**Page extract:**

Markus's Budapest paper:

Background

There are these large bodies of texts (called corpora or in singular form corpus [from Latin for body]) which are marked up with part of speech tags. These tags are basically just what you've seen in school: verb, noun, adjective. Sometimes they're more specific (like past tense verb or proper noun) and the tags aren't the same for every corpus, but that's the general idea. Usually, since past tense verb takes too long to write out, people make up labels to stand for past tense verb like VBD (mnemonically, "VerB in its -eD [past tense] form").

And people use these texts to train part-of-speech taggers (among other things). These taggers can then tag new text which doesn't have any part of speech labels, like this file for instance. A tagger would go through and label this file like so:

And/CONJ people/NOUN use/VBPREZ these/PRO-MOD ...

(I just made up the tags on the spot: CONJ = conjunction, NOUN = noun, VBPREZ = present tense verb, PRO-MOD = a PROnoun type of thing that MODifies a noun.) So, this tagger could do this automatically, which is nice because we might want to add part of speech tags to the complete works of Mark Twain, and most of us don't have that kind of time. (That would be like taking eighth-grade grammar for the rest of your life.)

And once we have this part of speech information, we can use it to help us write dictionaries or to help us figure out what the sentence means. And if we know what it means, we could maybe translate it into another language or use that meaning to figure out what flight you want booked or whatever. In short: to do more complex stuff, it's extremely useful to first figure out what part of speech a word is.

But if taggers are going to correctly mark up a text with part of speech labels, they need to know how to assign labels in the first place. That is, they need to see well-marked-up corpora first in order to be able to learn that the is an article for example or that in some contexts shares is a noun (Jimmy bought 40 shares of Microsoft.), but in others it's a verb (Jimmy shares his toys with the other children.).

Even more challenging are words like back, which can be a noun (My back hurts.), an adjective (Use the back door please.), a verb (He tried to back out of the deal.), or an adverb-type thing (Every time I think I'm out, they pull me back in.)

Transcribed page contents
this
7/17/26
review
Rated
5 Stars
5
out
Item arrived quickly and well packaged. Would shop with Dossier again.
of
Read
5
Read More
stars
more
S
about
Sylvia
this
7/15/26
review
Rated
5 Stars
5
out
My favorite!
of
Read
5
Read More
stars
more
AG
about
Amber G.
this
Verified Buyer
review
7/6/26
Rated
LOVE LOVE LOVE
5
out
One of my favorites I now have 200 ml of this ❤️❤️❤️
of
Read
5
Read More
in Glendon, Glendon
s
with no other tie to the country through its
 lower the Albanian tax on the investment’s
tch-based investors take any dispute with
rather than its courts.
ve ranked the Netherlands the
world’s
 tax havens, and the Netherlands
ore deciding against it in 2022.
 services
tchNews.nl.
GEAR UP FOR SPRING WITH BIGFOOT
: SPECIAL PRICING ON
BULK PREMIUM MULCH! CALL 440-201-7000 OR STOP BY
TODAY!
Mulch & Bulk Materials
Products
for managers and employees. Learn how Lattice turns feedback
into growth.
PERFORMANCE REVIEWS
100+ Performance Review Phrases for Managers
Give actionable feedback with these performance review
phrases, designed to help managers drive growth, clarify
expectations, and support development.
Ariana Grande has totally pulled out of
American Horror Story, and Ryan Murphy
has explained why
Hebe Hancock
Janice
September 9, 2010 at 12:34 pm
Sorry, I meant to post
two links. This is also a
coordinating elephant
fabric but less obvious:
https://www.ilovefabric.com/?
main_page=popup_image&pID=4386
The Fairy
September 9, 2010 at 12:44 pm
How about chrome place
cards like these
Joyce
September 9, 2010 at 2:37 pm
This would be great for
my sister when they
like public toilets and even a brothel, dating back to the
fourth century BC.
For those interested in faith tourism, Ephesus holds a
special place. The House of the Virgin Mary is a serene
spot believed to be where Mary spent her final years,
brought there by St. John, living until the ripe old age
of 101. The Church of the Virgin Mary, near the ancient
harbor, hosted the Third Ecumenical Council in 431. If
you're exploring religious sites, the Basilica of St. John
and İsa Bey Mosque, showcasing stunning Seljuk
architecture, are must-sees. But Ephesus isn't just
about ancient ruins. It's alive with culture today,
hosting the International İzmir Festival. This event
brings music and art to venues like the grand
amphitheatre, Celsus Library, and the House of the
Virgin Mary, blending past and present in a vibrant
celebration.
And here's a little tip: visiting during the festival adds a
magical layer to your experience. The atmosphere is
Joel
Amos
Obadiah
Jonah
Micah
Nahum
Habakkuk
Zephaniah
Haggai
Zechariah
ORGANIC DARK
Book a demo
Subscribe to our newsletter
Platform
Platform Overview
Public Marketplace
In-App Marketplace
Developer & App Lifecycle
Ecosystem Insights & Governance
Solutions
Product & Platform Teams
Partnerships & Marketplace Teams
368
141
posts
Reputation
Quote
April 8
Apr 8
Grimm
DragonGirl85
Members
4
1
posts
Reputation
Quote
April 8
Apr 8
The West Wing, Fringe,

**Exercise set:**
A: Reproduce the passage on part-of-speech tagging word for word, everything from "And once we" down to "the other children.).".
B: In the part-of-speech tagging text, which tags does the writer say were made up on the spot, and what does each one stand for?

**List of answers:**
A:
And once we have this part of speech information, we can use it to help us write dictionaries or to help us figure out what the sentence means. And if we know what it means, we could maybe translate it into another language or use that meaning to figure out what flight you want booked or whatever. In short: to do more complex stuff, it's extremely useful to first figure out what part of speech a word is.

But if taggers are going to correctly mark up a text with part of speech labels, they need to know how to assign labels in the first place. That is, they need to see well-marked-up corpora first in order to be able to learn that the is an article for example or that in some contexts shares is a noun (Jimmy bought 40 shares of Microsoft.), but in others it's a verb (Jimmy shares his toys with the other children.).

B:
- CONJ: conjunction
- NOUN: noun
- VBPREZ: present tense verb
- PRO-MOD: a PROnoun type of thing that MODifies a noun